ロンドン・サウスケンジントンのフラットに住む長年の友人とSkypeでビデオ交信してみた。この友人は先月15日以降、一切外出していないという。日用品、食料品はすべて宅配業者に依頼し、しかも配達はコンシェルジェに受け取らせるなど、徹底した感染防止に努めている。運動はフラットの屋上での散歩程度(彼の家はペントハウスで屋上にも出られる)。いつもはひっきりなしに西の上空を飛行するヒースロー発着の飛行機はなくなりすっかり静かになった。また、車の往来も激減して騒音も排気ガスも少なくなって、空気がきれいになった。そのせいか、ベランダに来る鳥の数が随分と増えたという。外出は固く制限されていて、家族、友人といえども会うことは禁止されているので、実際、彼は郊外に住む娘さんとも会えない。家から出れば警官に行き先や目的を聴取され、警官が納得しないと家に戻されるし、もし従わなければ逮捕されて罰金刑に処せられることになる。罰金は一回目は60ポンド、2回目は120ポンド、それ以降繰り返せば倍額となる(3回目は240ポンド、4回目は480ポンドか)。人が集まることには厳しい制限がある。

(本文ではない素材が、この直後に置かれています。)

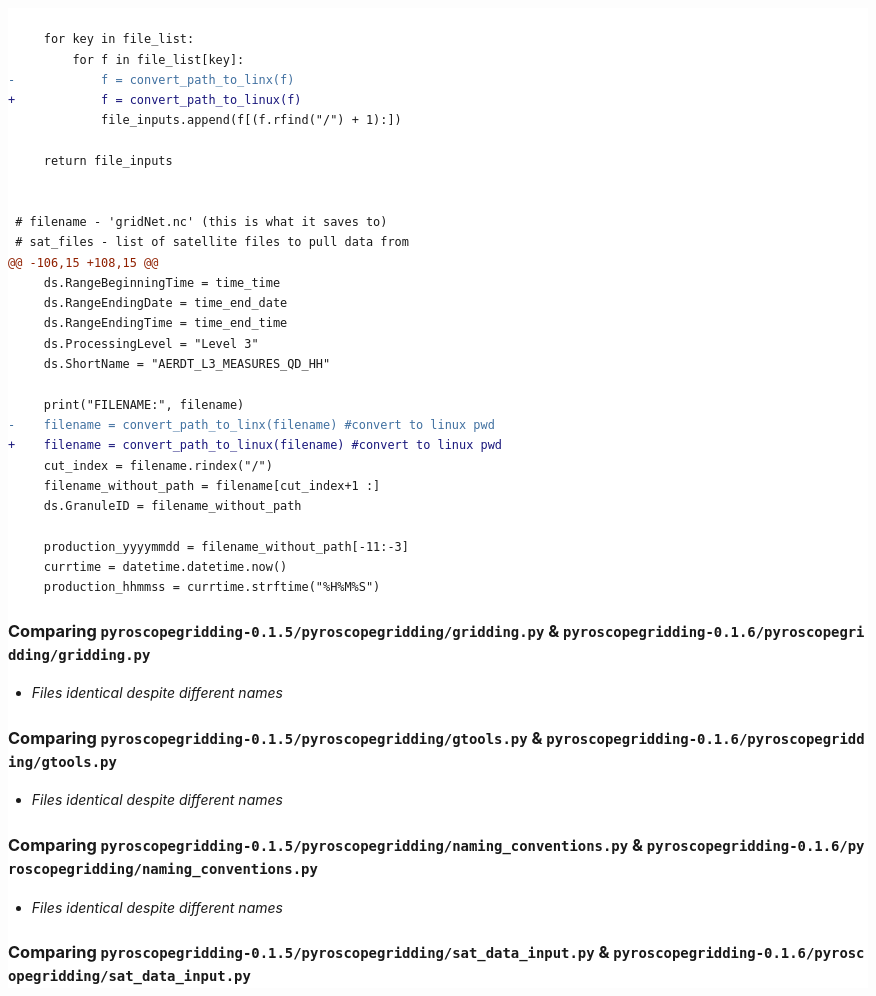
 ```diff
     
     for key in file_list:
         for f in file_list[key]:
-            f = convert_path_to_linx(f)
+            f = convert_path_to_linux(f)
             file_inputs.append(f[(f.rfind("/") + 1):])
     
     return file_inputs
 
 
 # filename - 'gridNet.nc' (this is what it saves to)
 # sat_files - list of satellite files to pull data from
@@ -106,15 +108,15 @@
     ds.RangeBeginningTime = time_time
     ds.RangeEndingDate = time_end_date
     ds.RangeEndingTime = time_end_time
     ds.ProcessingLevel = "Level 3"
     ds.ShortName = "AERDT_L3_MEASURES_QD_HH"
     
     print("FILENAME:", filename)
-    filename = convert_path_to_linx(filename) #convert to linux pwd
+    filename = convert_path_to_linux(filename) #convert to linux pwd
     cut_index = filename.rindex("/")
     filename_without_path = filename[cut_index+1 :]
     ds.GranuleID = filename_without_path
     
     production_yyyymmdd = filename_without_path[-11:-3]
     currtime = datetime.datetime.now()
     production_hhmmss = currtime.strftime("%H%M%S")
```

### Comparing `pyroscopegridding-0.1.5/pyroscopegridding/gridding.py` & `pyroscopegridding-0.1.6/pyroscopegridding/gridding.py`

 * *Files identical despite different names*

### Comparing `pyroscopegridding-0.1.5/pyroscopegridding/gtools.py` & `pyroscopegridding-0.1.6/pyroscopegridding/gtools.py`

 * *Files identical despite different names*

### Comparing `pyroscopegridding-0.1.5/pyroscopegridding/naming_conventions.py` & `pyroscopegridding-0.1.6/pyroscopegridding/naming_conventions.py`

 * *Files identical despite different names*

### Comparing `pyroscopegridding-0.1.5/pyroscopegridding/sat_data_input.py` & `pyroscopegridding-0.1.6/pyroscopegridding/sat_data_input.py`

当初は(コロナウイルスによるものか)死因にかかわらず葬式への参列は出来なかったが、最近になって5人までの会葬者の葬儀であれば認められるようになった。外出の際には常に2メートル以上の間隔を保つことが要請されている。公園へは一日1回それもグループで行くことを禁じられている。(イギリスに比べ、相変わらず家族づれを中心に公園への人出が絶えない日本とは緊張感が大きく異なる。この日本の風景が感染者のオーバーシュートにつながらないことを・・・)。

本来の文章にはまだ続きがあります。